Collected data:
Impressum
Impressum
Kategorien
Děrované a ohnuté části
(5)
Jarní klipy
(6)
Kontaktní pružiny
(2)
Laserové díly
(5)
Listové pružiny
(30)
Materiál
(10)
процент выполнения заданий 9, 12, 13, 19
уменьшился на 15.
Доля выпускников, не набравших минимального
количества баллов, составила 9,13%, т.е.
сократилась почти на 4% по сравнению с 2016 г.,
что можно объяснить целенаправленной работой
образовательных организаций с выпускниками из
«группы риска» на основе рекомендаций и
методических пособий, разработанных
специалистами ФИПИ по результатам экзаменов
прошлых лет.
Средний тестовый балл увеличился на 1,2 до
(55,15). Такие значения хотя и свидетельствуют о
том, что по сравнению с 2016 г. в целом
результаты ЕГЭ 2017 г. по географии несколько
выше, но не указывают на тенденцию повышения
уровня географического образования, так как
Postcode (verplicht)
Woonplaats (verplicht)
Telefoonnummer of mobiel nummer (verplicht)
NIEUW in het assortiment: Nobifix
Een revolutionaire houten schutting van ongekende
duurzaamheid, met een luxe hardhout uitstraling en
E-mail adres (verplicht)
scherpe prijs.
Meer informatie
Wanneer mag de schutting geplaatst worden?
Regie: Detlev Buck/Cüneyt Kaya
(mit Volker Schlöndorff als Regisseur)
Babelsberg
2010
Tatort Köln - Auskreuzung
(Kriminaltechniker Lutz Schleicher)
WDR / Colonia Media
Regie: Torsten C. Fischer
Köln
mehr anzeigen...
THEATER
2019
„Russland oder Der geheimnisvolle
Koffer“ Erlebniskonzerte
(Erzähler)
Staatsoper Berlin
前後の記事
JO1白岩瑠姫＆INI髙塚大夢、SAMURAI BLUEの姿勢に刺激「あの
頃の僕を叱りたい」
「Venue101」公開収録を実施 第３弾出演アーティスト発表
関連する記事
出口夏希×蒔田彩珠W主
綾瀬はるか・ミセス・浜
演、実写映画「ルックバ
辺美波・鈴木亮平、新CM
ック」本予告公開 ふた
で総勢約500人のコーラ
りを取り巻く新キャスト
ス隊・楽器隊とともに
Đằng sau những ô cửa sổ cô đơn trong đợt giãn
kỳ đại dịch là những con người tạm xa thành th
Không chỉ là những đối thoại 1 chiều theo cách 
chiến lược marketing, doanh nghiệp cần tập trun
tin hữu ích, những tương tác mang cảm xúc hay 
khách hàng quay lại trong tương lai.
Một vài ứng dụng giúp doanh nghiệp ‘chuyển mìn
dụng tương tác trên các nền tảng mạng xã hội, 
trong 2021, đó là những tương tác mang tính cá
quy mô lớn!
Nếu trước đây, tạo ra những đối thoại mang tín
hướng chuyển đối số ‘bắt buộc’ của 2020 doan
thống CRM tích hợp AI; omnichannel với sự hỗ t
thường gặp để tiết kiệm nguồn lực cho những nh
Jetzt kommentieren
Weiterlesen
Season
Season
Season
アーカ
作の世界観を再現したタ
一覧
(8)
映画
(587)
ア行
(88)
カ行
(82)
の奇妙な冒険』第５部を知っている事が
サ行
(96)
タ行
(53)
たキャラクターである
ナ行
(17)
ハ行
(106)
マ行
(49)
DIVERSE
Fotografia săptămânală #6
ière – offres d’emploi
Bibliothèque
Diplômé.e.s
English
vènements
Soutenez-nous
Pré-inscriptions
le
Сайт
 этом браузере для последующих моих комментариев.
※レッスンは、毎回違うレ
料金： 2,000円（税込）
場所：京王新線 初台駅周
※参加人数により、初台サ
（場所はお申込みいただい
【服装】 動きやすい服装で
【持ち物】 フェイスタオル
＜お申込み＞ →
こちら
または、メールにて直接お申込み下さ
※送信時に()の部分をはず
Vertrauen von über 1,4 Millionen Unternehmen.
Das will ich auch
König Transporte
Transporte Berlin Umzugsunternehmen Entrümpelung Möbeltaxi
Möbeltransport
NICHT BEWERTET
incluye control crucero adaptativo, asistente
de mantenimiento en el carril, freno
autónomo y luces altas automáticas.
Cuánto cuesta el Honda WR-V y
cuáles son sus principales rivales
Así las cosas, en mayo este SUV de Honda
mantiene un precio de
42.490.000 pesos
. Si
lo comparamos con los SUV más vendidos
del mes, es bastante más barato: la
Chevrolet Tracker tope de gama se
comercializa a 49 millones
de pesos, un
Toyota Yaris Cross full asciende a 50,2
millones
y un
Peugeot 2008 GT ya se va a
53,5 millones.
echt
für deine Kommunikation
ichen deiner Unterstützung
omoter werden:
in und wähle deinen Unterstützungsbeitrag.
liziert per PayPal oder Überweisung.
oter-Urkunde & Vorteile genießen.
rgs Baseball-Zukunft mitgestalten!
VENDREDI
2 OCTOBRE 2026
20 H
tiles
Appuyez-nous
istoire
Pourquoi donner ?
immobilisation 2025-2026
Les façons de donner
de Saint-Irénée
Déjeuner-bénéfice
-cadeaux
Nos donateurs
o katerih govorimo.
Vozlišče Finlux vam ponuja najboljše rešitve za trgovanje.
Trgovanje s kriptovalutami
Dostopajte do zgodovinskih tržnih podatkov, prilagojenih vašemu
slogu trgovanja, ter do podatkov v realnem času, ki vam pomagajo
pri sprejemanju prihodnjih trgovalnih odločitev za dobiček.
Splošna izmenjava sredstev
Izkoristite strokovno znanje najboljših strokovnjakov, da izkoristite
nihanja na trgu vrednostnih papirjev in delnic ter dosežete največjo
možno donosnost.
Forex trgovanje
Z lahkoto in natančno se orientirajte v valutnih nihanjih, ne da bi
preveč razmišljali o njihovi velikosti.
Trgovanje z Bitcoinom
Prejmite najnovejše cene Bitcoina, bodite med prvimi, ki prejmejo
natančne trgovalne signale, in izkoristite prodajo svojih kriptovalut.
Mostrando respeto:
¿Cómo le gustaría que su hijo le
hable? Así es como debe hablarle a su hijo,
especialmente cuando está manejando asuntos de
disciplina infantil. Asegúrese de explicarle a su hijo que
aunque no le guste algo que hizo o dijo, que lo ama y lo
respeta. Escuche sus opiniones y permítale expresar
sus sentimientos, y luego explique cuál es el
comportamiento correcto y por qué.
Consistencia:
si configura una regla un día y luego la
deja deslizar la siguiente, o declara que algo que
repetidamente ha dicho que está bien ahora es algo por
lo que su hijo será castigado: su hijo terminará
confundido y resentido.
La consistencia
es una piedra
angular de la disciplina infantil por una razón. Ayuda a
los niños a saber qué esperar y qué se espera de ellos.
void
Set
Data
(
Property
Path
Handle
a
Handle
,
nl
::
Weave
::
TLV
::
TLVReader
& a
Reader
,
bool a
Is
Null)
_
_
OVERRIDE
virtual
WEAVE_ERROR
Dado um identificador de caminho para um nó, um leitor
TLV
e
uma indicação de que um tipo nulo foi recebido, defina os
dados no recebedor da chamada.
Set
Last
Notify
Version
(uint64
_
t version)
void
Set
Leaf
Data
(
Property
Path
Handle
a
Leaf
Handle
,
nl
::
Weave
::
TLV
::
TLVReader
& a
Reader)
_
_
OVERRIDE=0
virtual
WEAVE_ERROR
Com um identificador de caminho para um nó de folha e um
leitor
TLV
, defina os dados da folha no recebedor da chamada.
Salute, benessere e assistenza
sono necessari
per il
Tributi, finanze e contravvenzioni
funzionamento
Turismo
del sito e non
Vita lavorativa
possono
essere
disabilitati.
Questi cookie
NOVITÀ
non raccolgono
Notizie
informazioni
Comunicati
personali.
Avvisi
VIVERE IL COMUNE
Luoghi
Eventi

(What is needed)
Once you find the string "infantil" in a line of the records, copy that line.

(Problem solution)
disciplina infantil. Asegúrese de explicarle a su hijo que
angular de la disciplina infantil por una razón. Ayuda a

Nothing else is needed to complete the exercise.